"Rare" Fluctuation Effects in the Anderson Model of Localization
R.N. Bhatt, S. Johri

TL;DR
This paper investigates how rare fluctuation effects, particularly resonant states, influence eigenstate behavior in the Anderson model of localization, revealing anomalous properties across different disorder regimes and dimensions.
Contribution
It presents numerical evidence of resonant state effects causing anomalous eigenstate behavior in the Anderson model, emphasizing the significance beyond Lifshitz tails and across dimensions.
Findings
Resonant states lead to non-analytic eigenstate properties.
Anomalous behavior occurs for a substantial fraction of eigenstates.

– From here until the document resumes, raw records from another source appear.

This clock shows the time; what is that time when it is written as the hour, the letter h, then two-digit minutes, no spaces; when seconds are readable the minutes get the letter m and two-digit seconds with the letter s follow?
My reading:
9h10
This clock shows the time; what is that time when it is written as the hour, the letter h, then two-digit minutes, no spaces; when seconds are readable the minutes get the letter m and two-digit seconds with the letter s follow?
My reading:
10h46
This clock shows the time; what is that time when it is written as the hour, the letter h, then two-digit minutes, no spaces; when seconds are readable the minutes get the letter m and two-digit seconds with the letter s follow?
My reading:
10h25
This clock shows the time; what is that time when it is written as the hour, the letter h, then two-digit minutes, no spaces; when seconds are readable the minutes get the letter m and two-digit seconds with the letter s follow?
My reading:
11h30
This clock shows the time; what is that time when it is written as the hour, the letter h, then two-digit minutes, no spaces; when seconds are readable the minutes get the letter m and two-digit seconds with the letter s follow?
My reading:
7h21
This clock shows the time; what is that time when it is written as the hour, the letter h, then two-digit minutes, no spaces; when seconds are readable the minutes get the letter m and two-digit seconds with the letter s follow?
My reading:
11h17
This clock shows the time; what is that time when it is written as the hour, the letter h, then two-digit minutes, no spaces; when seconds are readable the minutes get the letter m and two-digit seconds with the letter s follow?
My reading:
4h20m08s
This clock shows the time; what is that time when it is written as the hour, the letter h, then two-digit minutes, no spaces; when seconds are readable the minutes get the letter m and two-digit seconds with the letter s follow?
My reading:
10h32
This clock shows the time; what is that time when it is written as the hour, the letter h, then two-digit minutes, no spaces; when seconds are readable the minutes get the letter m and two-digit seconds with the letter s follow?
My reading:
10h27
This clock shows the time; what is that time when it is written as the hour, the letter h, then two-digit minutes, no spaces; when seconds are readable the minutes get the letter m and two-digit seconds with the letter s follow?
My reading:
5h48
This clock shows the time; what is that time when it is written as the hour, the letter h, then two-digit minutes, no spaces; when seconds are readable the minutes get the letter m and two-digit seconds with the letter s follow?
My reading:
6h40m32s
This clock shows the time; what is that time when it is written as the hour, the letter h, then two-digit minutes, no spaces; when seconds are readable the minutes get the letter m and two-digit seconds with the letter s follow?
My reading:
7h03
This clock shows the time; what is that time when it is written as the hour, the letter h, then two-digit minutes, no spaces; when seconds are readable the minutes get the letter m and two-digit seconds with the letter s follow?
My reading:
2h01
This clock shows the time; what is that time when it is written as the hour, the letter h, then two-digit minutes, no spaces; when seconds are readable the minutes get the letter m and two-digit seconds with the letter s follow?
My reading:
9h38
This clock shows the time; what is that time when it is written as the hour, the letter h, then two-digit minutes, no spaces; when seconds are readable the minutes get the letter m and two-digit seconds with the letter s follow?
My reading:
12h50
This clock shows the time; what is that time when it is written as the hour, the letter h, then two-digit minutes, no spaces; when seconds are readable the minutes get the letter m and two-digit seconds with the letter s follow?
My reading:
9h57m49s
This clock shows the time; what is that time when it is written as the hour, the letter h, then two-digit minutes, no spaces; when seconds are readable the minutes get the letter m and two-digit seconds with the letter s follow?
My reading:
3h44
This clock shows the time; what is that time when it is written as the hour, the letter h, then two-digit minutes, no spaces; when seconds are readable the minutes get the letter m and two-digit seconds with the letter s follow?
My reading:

Dimensionality influences the nature of singularities.
Abstract
We discuss the role of rare fluctuation effects in quantum condensed matter systems. In particular, we present recent numerical results of the effect of resonant states in Anderson's original model of electron localization. We find that such resonances give rise to anomalous behavior of eigenstates not just far in the Lifshitz tail, but rather for a substantial fraction of eigenstates, especially for intermediate disorder. The anomalous behavior includes non-analyticity in various properties as a characteristic. The effect of dimensionality on the singularity, which is present in all dimensions, is described, and the behavior for bounded and unbounded disorder is contrasted.